_WORK ITEM:_ For each statement, say yes or no to whether the article on fixing a credit report supports it, and quote the article's deciding words: (a) accurate negative information can be erased from a credit report; (b) the credit-reporting agency is responsible for investigating disputes; (c) paying less than the minimum due keeps an account from being labeled delinquent.

_PAGE EXTRACT:_

How to Fix Your Credit Report in 3 Months or Less
A woman organizing financial documents and receipts on the floor. Photo Credit David Sacks/Digital Vision/Getty Images

A poor credit report can make your financial life difficult. Unfortunately, there is no easy fix when it comes to improving your credit report. You will need to develop healthier spending habits and learn to manage your finances better. While you cannot erase negative information from your credit report that is accurate, you can take steps to improve your credit report within just three months. Although it takes time to repair a credit card, it is possible to begin seeing some improvement on your credit score in three months.

Step 1

Keep in mind that the only legitimate way to repair your credit is to do it yourself. Do not fall victim to services that charge a fee for helping you. Credit help services often claim that they can improve your credit report and even remove negative information. Maxine Sweet, public education specialist for the Experian Credit Reporting Agency, warns consumers that they can repair their credit on their own and that companies charging a fee to remove negative accounts are usually scams.

Step 2

Order a copy of your credit report and take a careful look at it (see Resources). It is not uncommon for inaccurate information to be reported. For example, an account that has been paid in full might be listed as delinquent. Another inaccuracy that appears frequently on credit reports is an outstanding balance listed for a credit account that has since been paid in full. Highlight any information on your credit report that you think is incorrect.

Step 3

Submit a dispute for any information on your credit report that you know is inaccurate. Gather all supporting documents you have to prove your point. Look for letters from creditors that state your account was paid in full, in addition to payment receipts or bank account statements showing payments were made. The credit-reporting agency is responsible for investigating disputes. If the agency finds in your favor, the inaccurate details will be removed from your account.

Step 4

Pay every bill that you have on time each month. Never pay less than the minimum payment due or your account will still be labeled as delinquent. Making payment on a balance earlier in the month can decrease how much you pay in interest or finance charges. Paying before the next billing date can decrease the amount a creditor reports to the credit-reporting agency that month, which may help to raise your score.

_GIVEN RECORDS:_
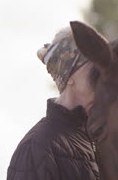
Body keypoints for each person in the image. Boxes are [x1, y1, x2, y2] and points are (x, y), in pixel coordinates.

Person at [7, 27, 101, 180]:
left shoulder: (102, 138)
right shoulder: (36, 147)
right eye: (92, 61)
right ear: (69, 76)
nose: (101, 69)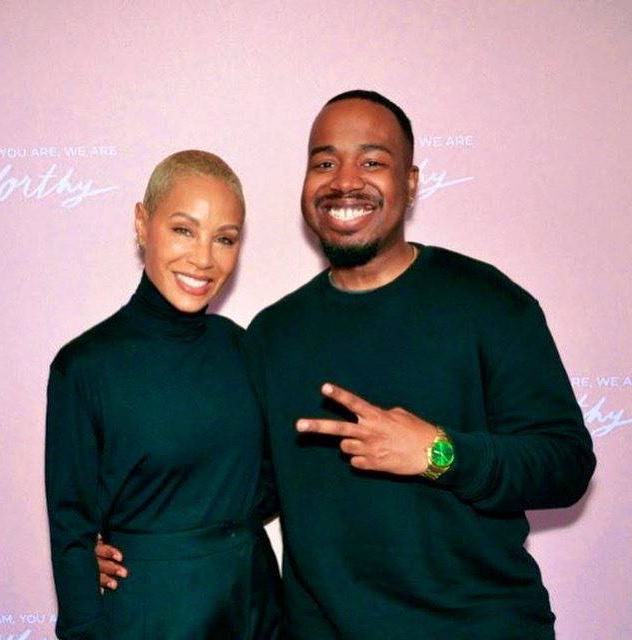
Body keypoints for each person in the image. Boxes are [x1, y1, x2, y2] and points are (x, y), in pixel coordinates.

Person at [99, 91, 596, 639]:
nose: (345, 181)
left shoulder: (489, 303)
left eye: (373, 161)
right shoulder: (272, 336)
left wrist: (437, 452)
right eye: (325, 163)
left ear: (411, 183)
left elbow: (567, 464)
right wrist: (127, 539)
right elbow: (247, 489)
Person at [45, 150, 281, 640]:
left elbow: (276, 476)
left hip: (255, 603)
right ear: (142, 223)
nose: (203, 258)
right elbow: (71, 530)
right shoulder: (84, 367)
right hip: (152, 611)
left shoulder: (243, 347)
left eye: (224, 238)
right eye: (183, 230)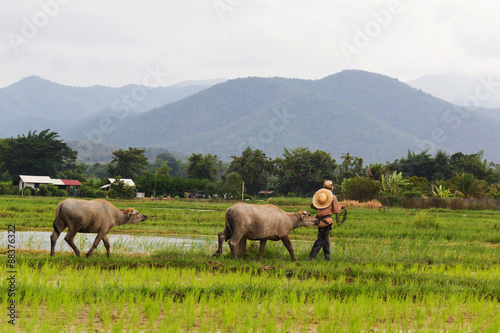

_RESPONSE:_
(a) No: "While you cannot erase negative information from your credit report that is accurate"
(b) Yes: "The credit-reporting agency is responsible for investigating disputes."
(c) No: "Never pay less than the minimum payment due or your account will still be labeled as delinquent."